[Start of Attachment]
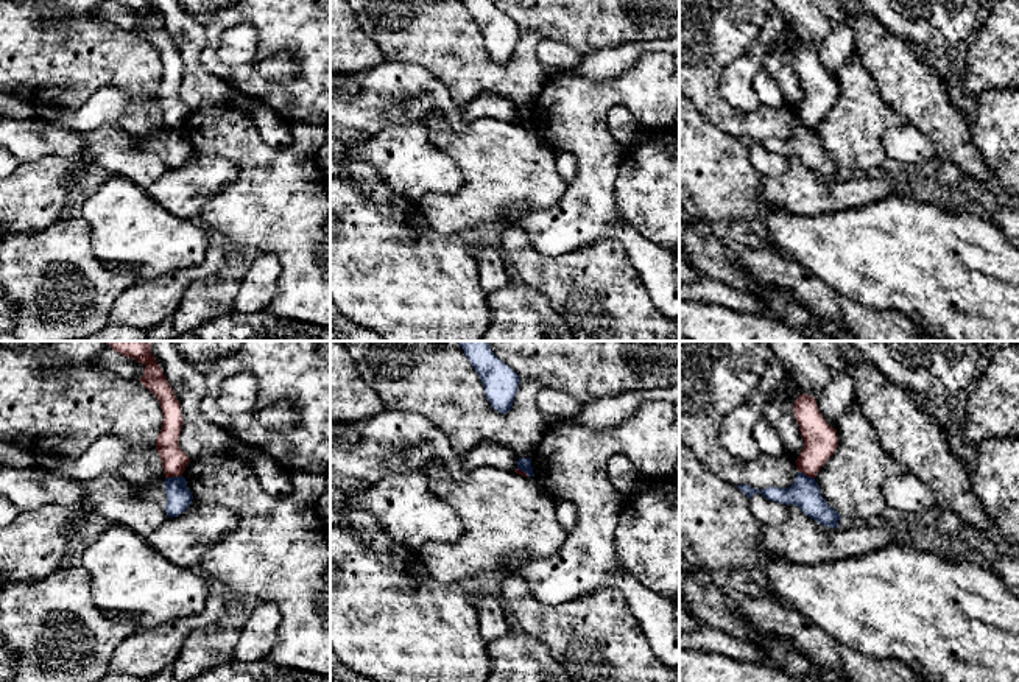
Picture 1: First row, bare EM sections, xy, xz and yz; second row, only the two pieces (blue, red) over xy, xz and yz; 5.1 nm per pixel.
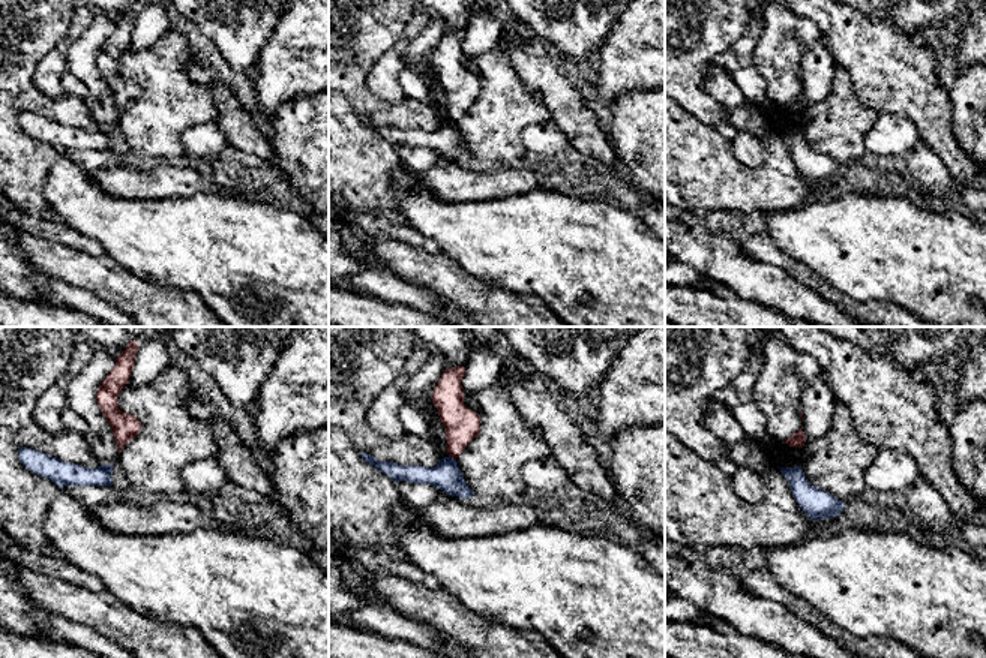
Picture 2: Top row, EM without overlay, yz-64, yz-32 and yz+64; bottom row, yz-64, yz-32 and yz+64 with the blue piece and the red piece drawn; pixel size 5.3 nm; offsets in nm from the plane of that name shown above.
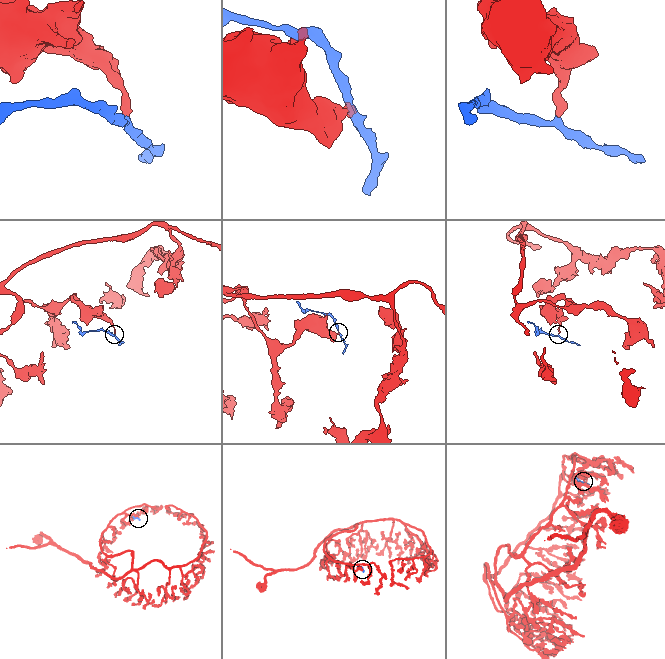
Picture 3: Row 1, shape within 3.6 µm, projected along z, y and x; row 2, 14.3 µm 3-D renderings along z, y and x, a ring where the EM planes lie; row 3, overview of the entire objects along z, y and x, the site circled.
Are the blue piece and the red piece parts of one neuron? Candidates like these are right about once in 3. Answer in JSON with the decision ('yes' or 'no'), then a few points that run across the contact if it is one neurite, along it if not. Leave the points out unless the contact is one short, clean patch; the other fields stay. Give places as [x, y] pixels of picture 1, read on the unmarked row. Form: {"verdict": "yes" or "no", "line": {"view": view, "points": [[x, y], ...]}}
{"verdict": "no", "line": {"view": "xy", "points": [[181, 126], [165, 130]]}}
[End of Attachment]
**WHAT YOU WILL DO:**
Each line of the material is to be output exactly. Images are not part of the expected output.

**RESULT OF THE TASK:**
Picture 1: First row, bare EM sections, xy, xz and yz; second row, only the two pieces (blue, red) over xy, xz and yz; 5.1 nm per pixel.
Picture 2: Top row, EM without overlay, yz-64, yz-32 and yz+64; bottom row, yz-64, yz-32 and yz+64 with the blue piece and the red piece drawn; pixel size 5.3 nm; offsets in nm from the plane of that name shown above.
Picture 3: Row 1, shape within 3.6 µm, projected along z, y and x; row 2, 14.3 µm 3-D renderings along z, y and x, a ring where the EM planes lie; row 3, overview of the entire objects along z, y and x, the site circled.
Are the blue piece and the red piece parts of one neuron? Candidates like these are right about once in 3. Answer in JSON with the decision ('yes' or 'no'), then a few points that run across the contact if it is one neurite, along it if not. Leave the points out unless the contact is one short, clean patch; the other fields stay. Give places as [x, y] pixels of picture 1, read on the unmarked row. Form: {"verdict": "yes" or "no", "line": {"view": view, "points": [[x, y], ...]}}
{"verdict": "no", "line": {"view": "xy", "points": [[181, 126], [165, 130]]}}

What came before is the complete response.